* **EXERCISE DESCRIPTION**: Apart from the pictures, the listing is to be returned exactly.

= = = =

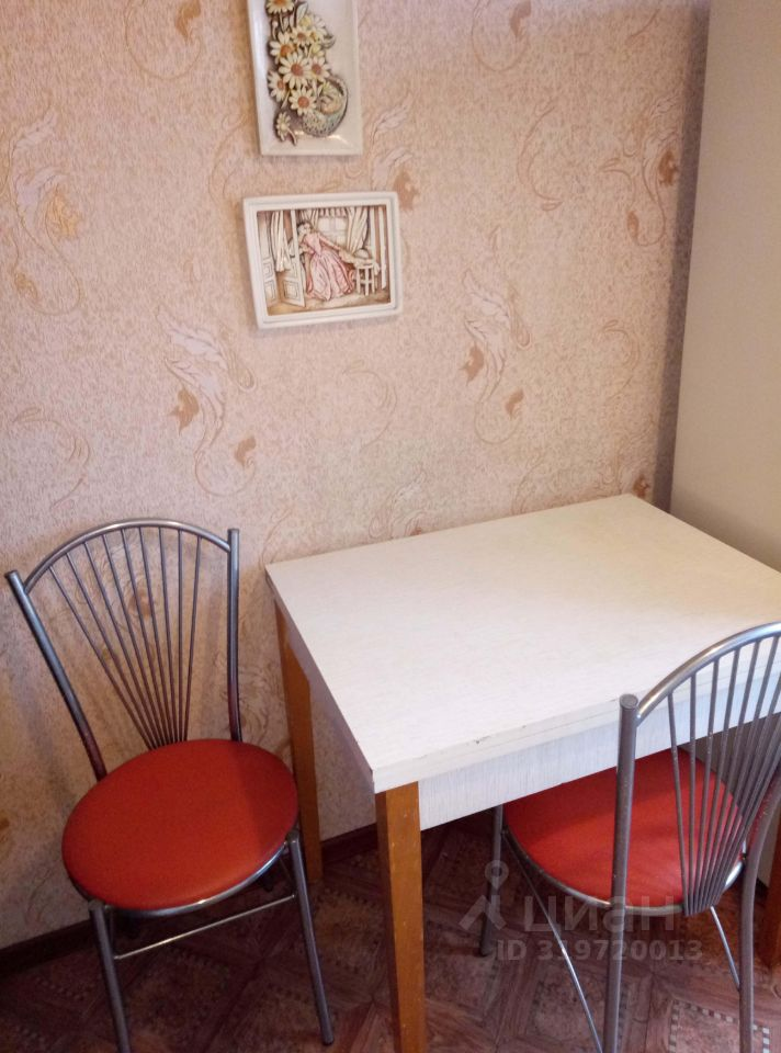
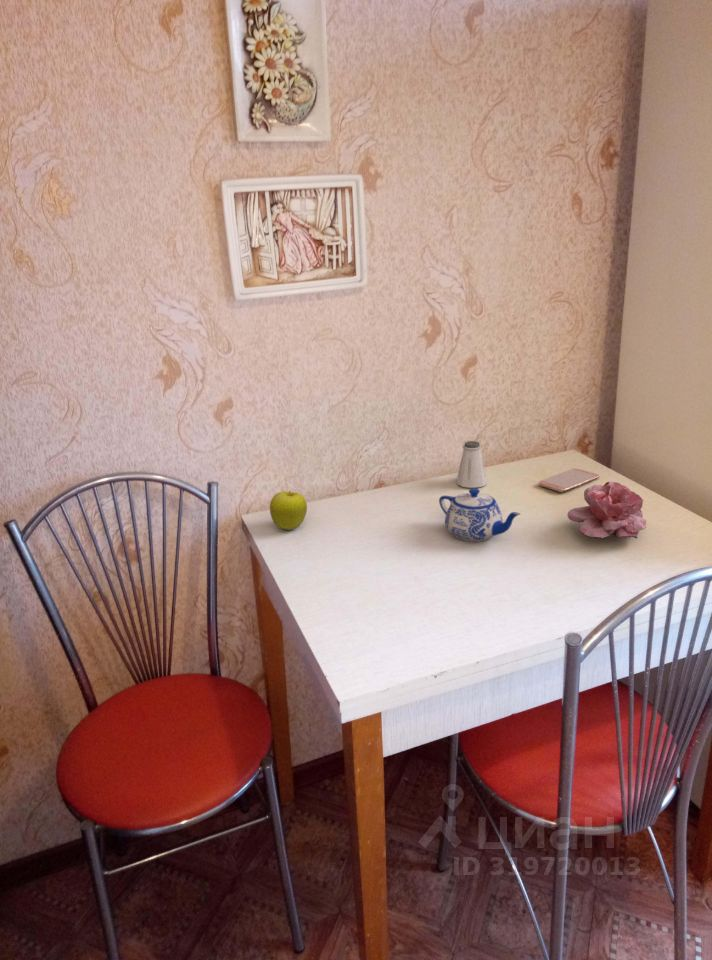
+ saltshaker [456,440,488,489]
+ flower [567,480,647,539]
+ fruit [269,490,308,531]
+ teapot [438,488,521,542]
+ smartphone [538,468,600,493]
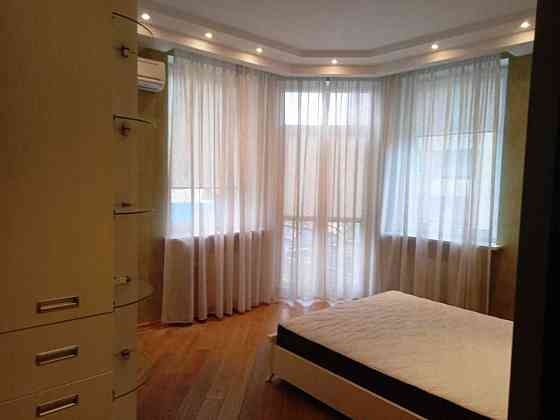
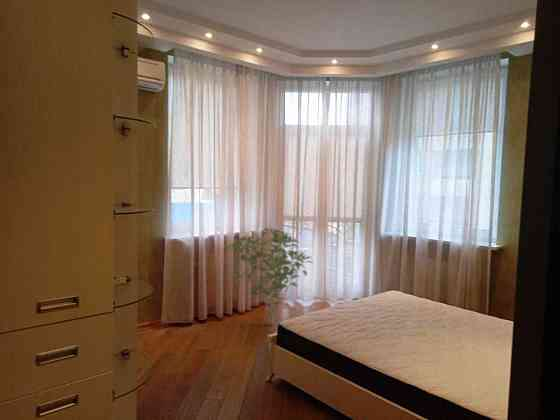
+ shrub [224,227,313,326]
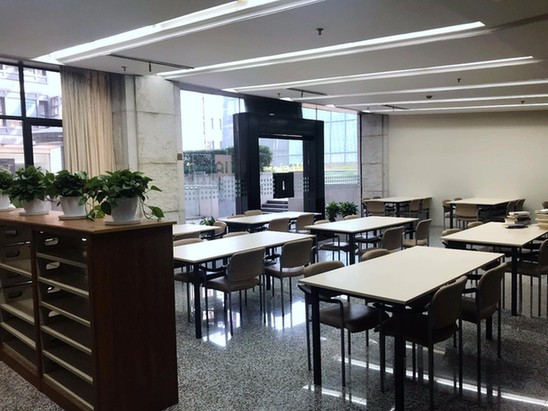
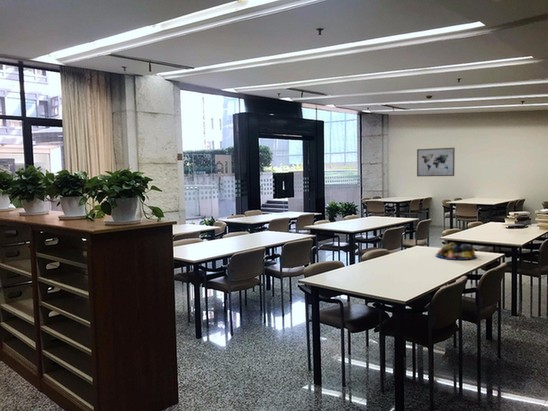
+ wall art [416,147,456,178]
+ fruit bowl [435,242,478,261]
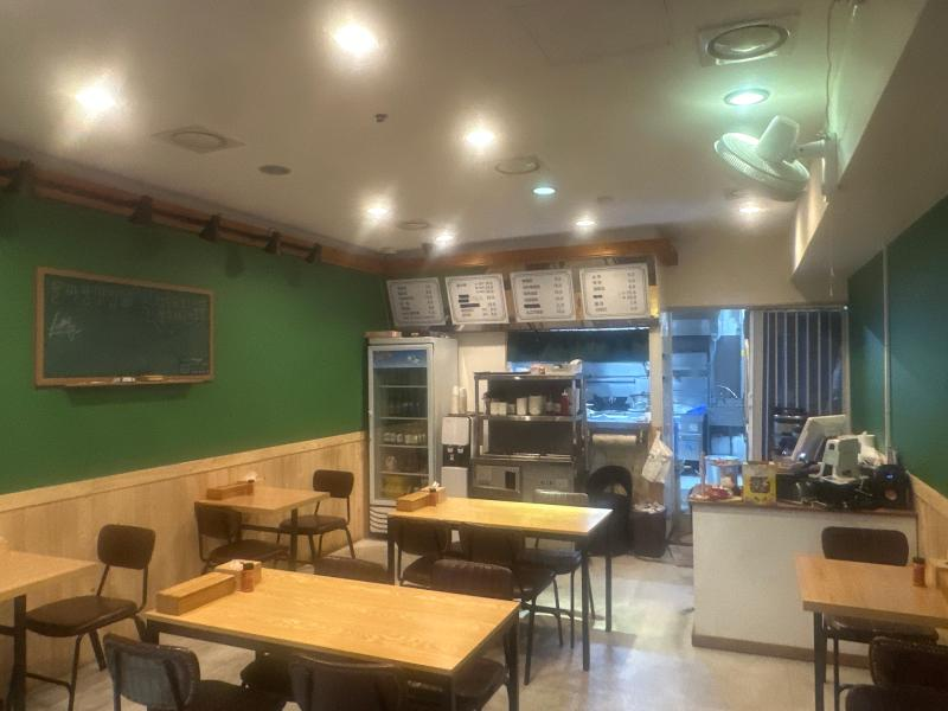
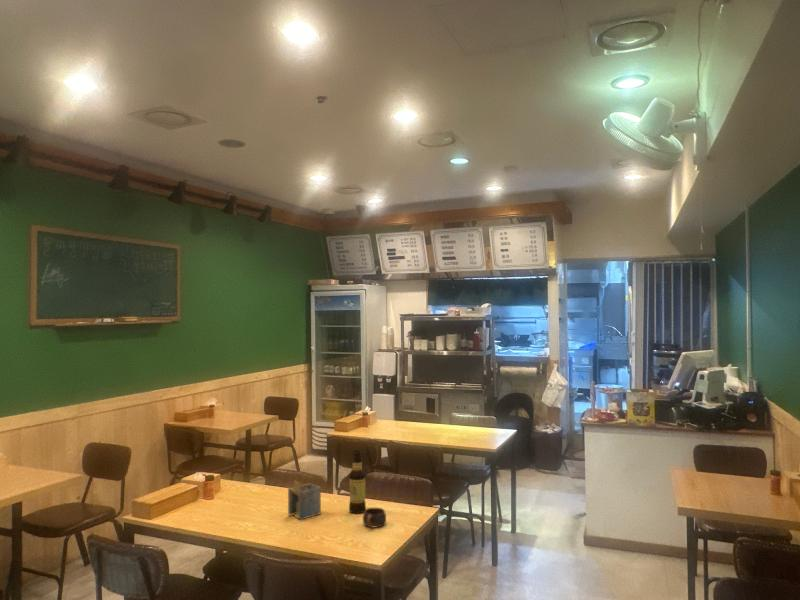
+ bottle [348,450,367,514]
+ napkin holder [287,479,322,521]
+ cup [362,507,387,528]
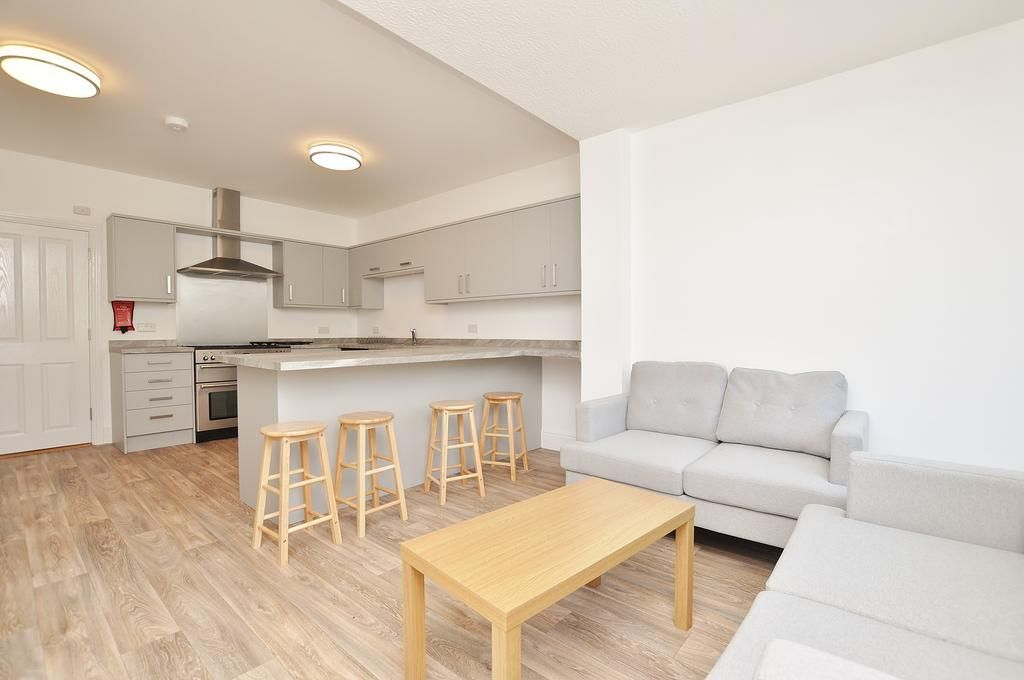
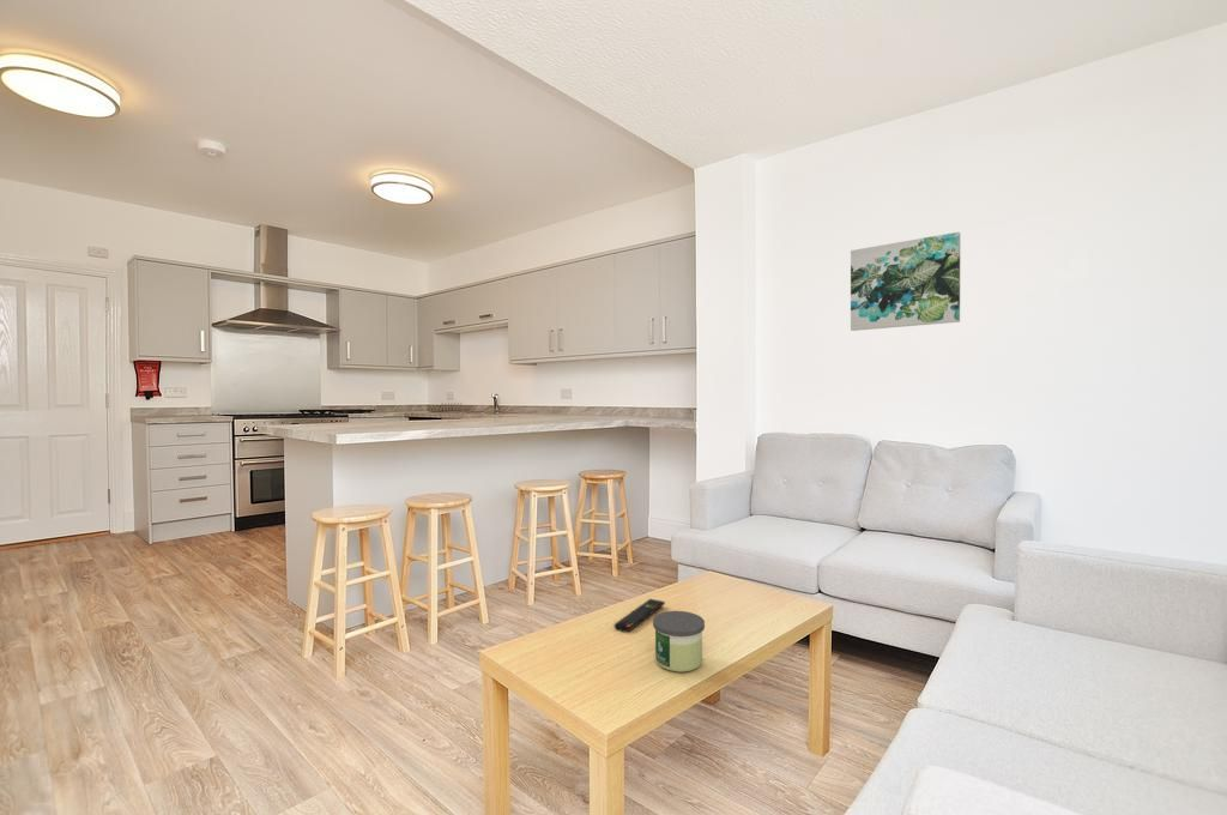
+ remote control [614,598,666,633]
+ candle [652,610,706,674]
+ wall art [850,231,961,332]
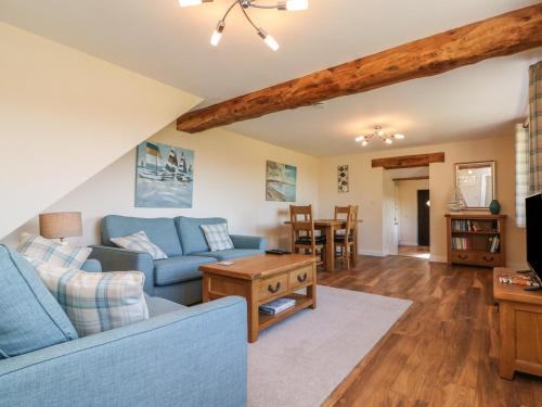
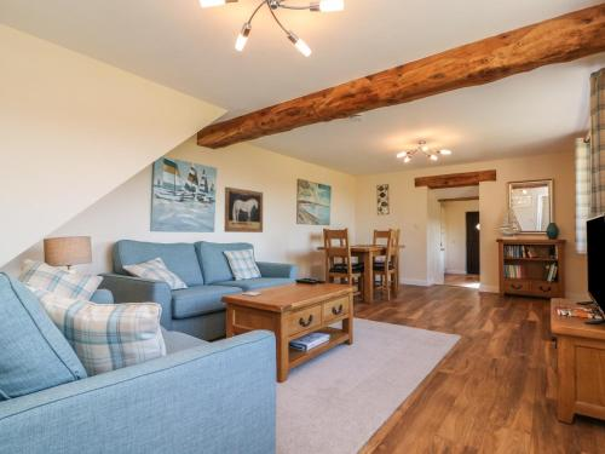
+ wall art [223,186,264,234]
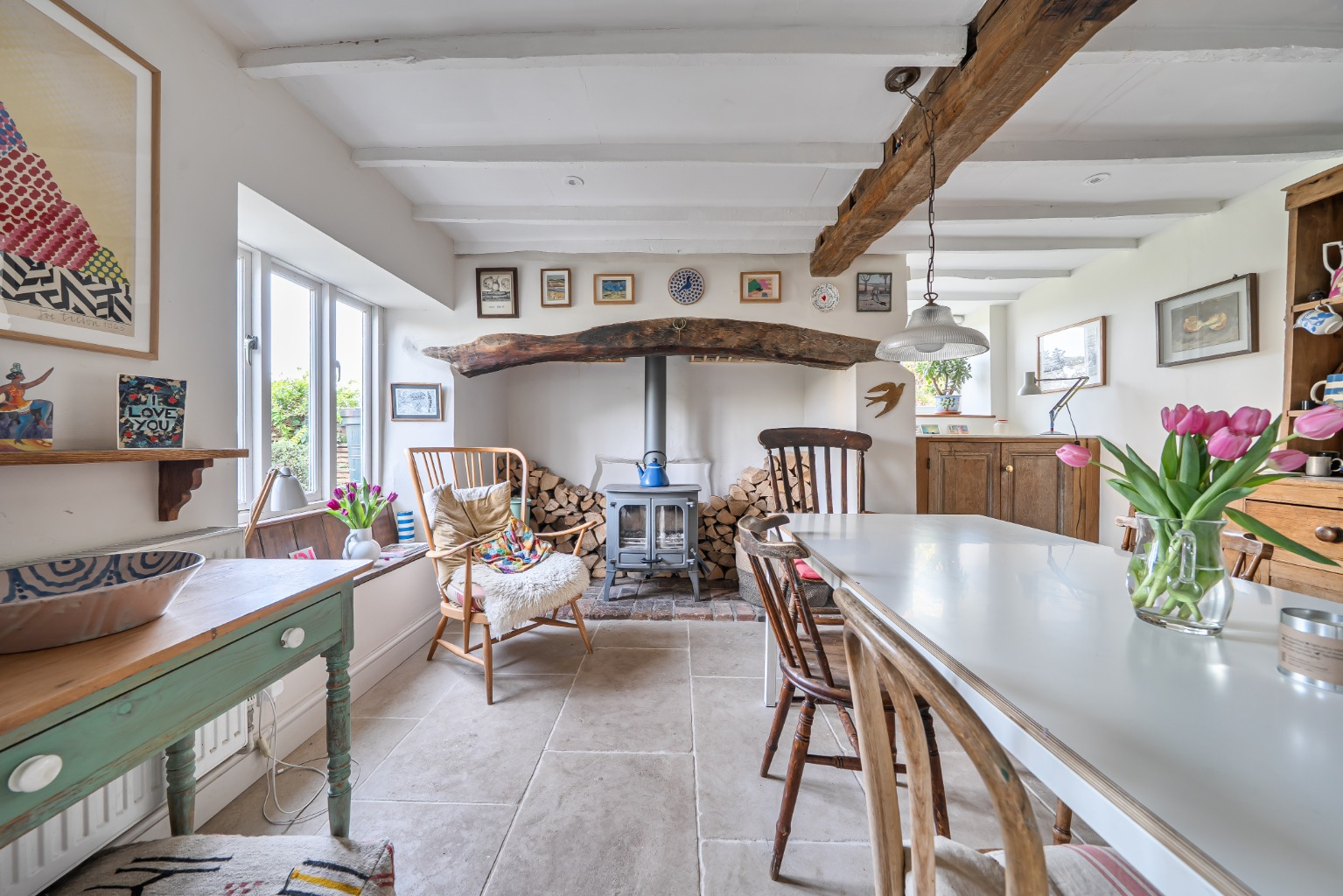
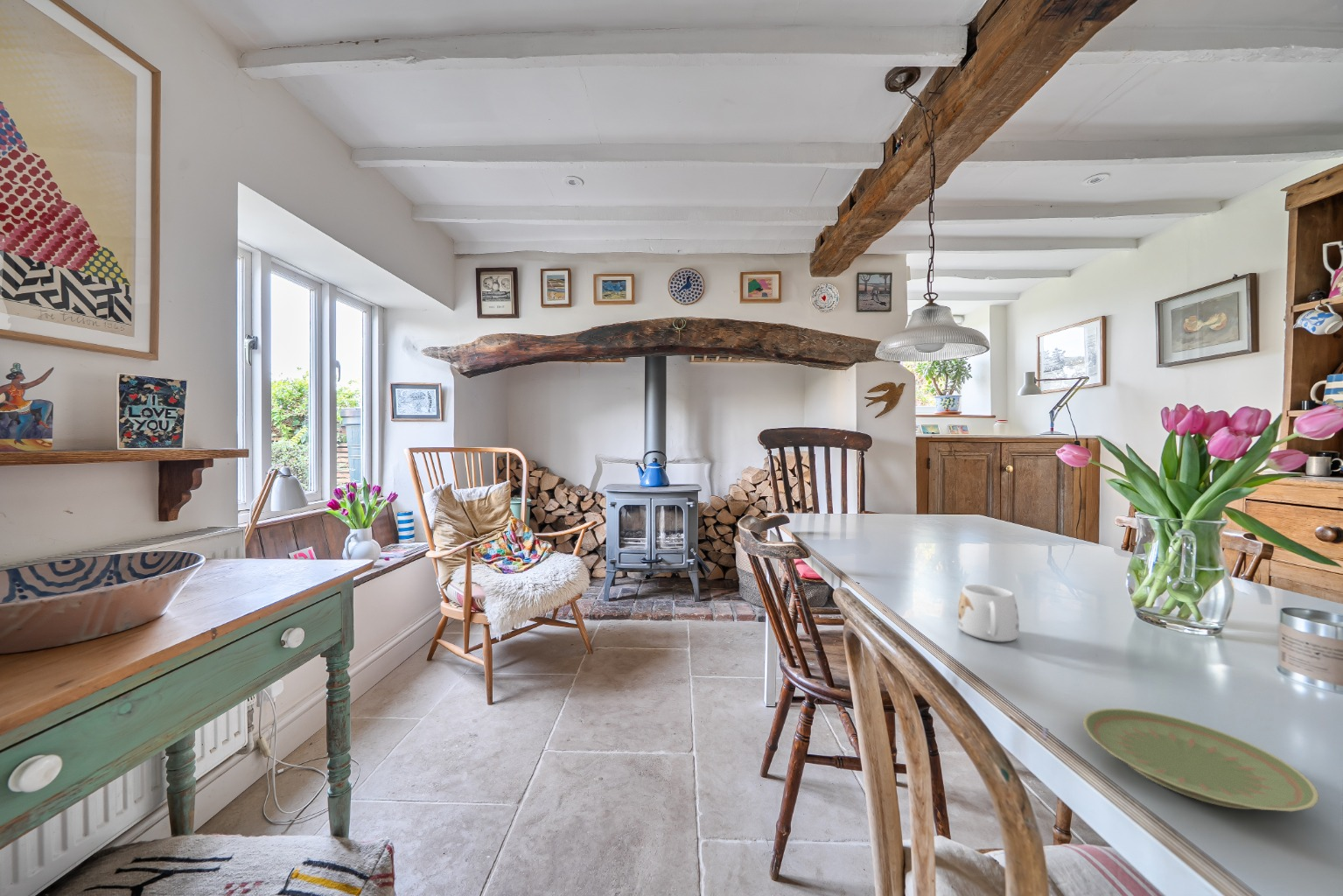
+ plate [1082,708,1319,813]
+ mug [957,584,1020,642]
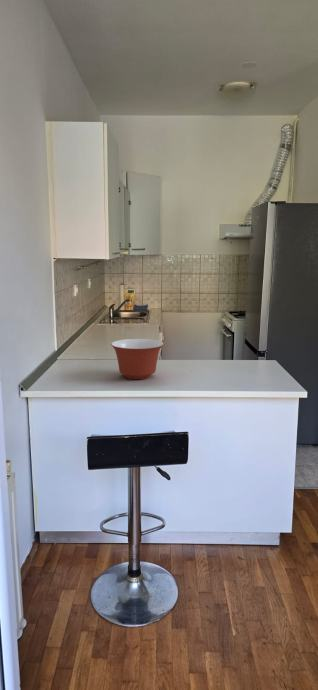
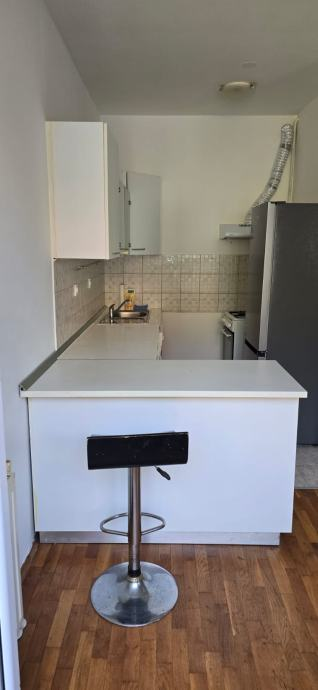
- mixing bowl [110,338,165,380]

= = = =

* **ANSWER BOX**:
+ saltshaker [456,440,488,489]
+ flower [567,480,647,539]
+ fruit [269,490,308,531]
+ teapot [438,488,521,542]
+ smartphone [538,468,600,493]
+ shrub [224,227,313,326]
+ wall art [416,147,456,178]
+ fruit bowl [435,242,478,261]
+ bottle [348,450,367,514]
+ napkin holder [287,479,322,521]
+ cup [362,507,387,528]
+ remote control [614,598,666,633]
+ candle [652,610,706,674]
+ wall art [850,231,961,332]
+ wall art [223,186,264,234]
+ plate [1082,708,1319,813]
+ mug [957,584,1020,642]
- mixing bowl [110,338,165,380]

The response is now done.